Hacker News new | ask | show | jobs
by sentdex 1829 days ago
In the end, everything is boiling down to matrix math, so you can always make the argument that no neural network is impressive if you want.

The model's size is ~173MB, depending on settings. That's not much space to have memorized every single possible combination of events, nor was our data enough to cover that either.

4 comments

Your original self driving GTA5 videos are what helped me come to understand machine learning in the first place (along with some of Seth Bling's MarI/O, and a bit of Tom7's learn/play-fun magic). I used your tech to make an AI that played Donkey Kong Country in LSNES emulator shortly before Gym-Retro was released.

So, thanks a bunch, Sentdex.
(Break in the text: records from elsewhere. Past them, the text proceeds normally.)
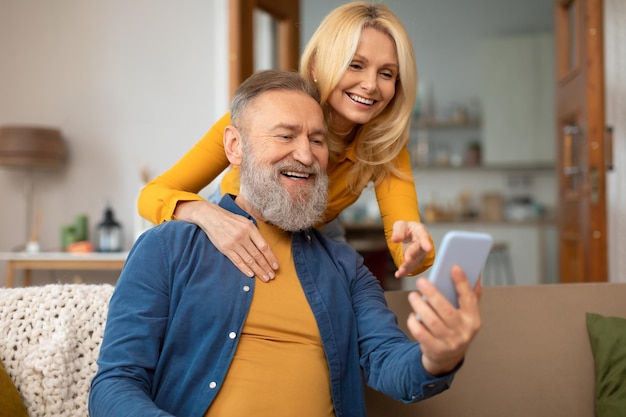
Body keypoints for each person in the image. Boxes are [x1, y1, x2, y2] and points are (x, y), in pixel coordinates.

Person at [89, 70, 481, 417]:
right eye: (285, 135)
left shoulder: (345, 267)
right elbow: (114, 386)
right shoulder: (166, 249)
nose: (306, 155)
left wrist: (438, 356)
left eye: (317, 140)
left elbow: (388, 362)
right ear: (234, 146)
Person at [137, 1, 435, 282]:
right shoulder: (259, 113)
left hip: (312, 231)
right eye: (355, 65)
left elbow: (405, 240)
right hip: (236, 219)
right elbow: (152, 194)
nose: (371, 85)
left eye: (386, 73)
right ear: (318, 66)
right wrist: (207, 215)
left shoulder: (384, 145)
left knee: (349, 294)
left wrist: (414, 252)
You are rad.

Hah, awesome! Any plans to apply GAN Theft Auto to something else? :o
Not offhand, but you've probably inspired a lot of creativity with this across the internet... and a lot of copy cats. I'm looking forward to seeing what gets made.
>> The model's size is ~173MB, depending on settings. That's not much space to have memorized every single possible combination of events, nor was our data enough to cover that either.

The resolution of the images output by the model is very low (what is it exactly, btw?). It's not impossible that your model has memorised at least a large part of its data.
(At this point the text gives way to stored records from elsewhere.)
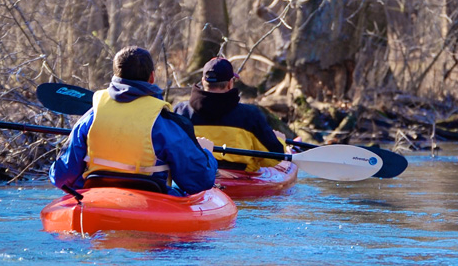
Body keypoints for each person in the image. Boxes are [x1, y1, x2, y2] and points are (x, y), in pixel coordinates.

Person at [50, 46, 218, 195]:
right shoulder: (167, 122)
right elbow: (198, 182)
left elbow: (61, 177)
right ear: (152, 77)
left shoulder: (91, 116)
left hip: (96, 195)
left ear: (115, 76)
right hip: (152, 200)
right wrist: (207, 154)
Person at [174, 57, 286, 172]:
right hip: (239, 181)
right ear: (230, 84)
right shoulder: (251, 114)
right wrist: (280, 141)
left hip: (194, 178)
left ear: (203, 81)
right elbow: (273, 159)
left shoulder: (181, 111)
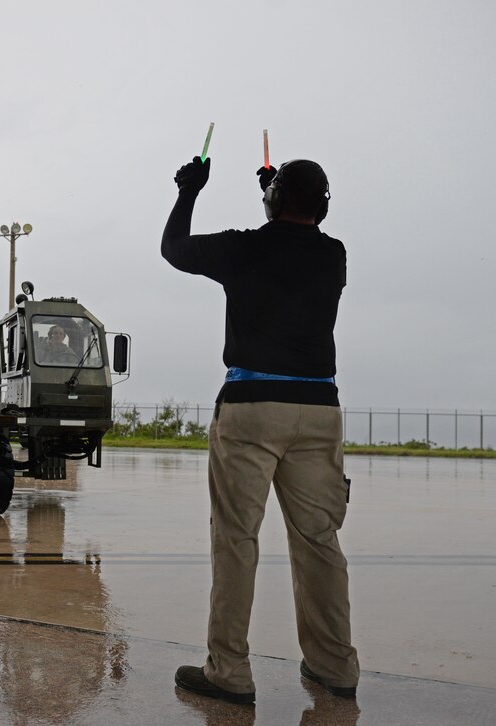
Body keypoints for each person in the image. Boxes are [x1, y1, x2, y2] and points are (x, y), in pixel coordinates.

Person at [162, 153, 358, 705]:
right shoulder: (333, 256)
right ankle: (335, 665)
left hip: (251, 407)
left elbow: (174, 248)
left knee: (236, 539)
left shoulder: (244, 247)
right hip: (320, 409)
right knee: (319, 540)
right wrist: (274, 193)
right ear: (323, 205)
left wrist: (189, 190)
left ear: (273, 202)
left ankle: (229, 671)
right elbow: (292, 234)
In fact the simplest explanation of your model's output (as of much of deep neural networks for machine vision) is that it's a combination of memorisation and interpolation. There was a recent ish paper by Pedro Domingos that proposed an explation of deep learning as memorisation of exemplars similar to support vectors (if I understood it correctly - only gave it a high-level read).

It's also difficult to see from your demonstration exactly what the relation between the output and the input images are. You're showing some very simple situations in the video (go left, go right) but is that all that was in the input?

For example, I'd like to see what happens when you try to drive the car over the barrier. Was that situation in the input? And if so, how is it modelled in the output?

Finally, how do you see this having real-world applications? I don't mean necessarily right now, but let's say in 30 years time. So far, you need a fully working game engine to model a tiny part of an entire game in very low resolution and very poor detail. Do you see this as somehow being extended to creating a whole novel game from scratch? If so, how?

Edit: on memorisation, it's not necessary to memorise events, only the differences between sets of pixels in different frames. For instance, most of the background and the road stays the same during most of the "game". Again, the resolution is so low that it's not unfathomable that the model has memorised the background and the small changes to it necessary to model the input. So, it interpolates, but can it extrapolate to unseen situations that are nevertheless predicted by the physics you suggest it has learned, like driving over the barrier?

Video frame resolution is pretty small...
> The model's size is ~173MB

That is impressive! Less than twice the size of ResNet-50 weights. Surely that is within an order of magnitude of an equivalent Unity or GoDot game+models.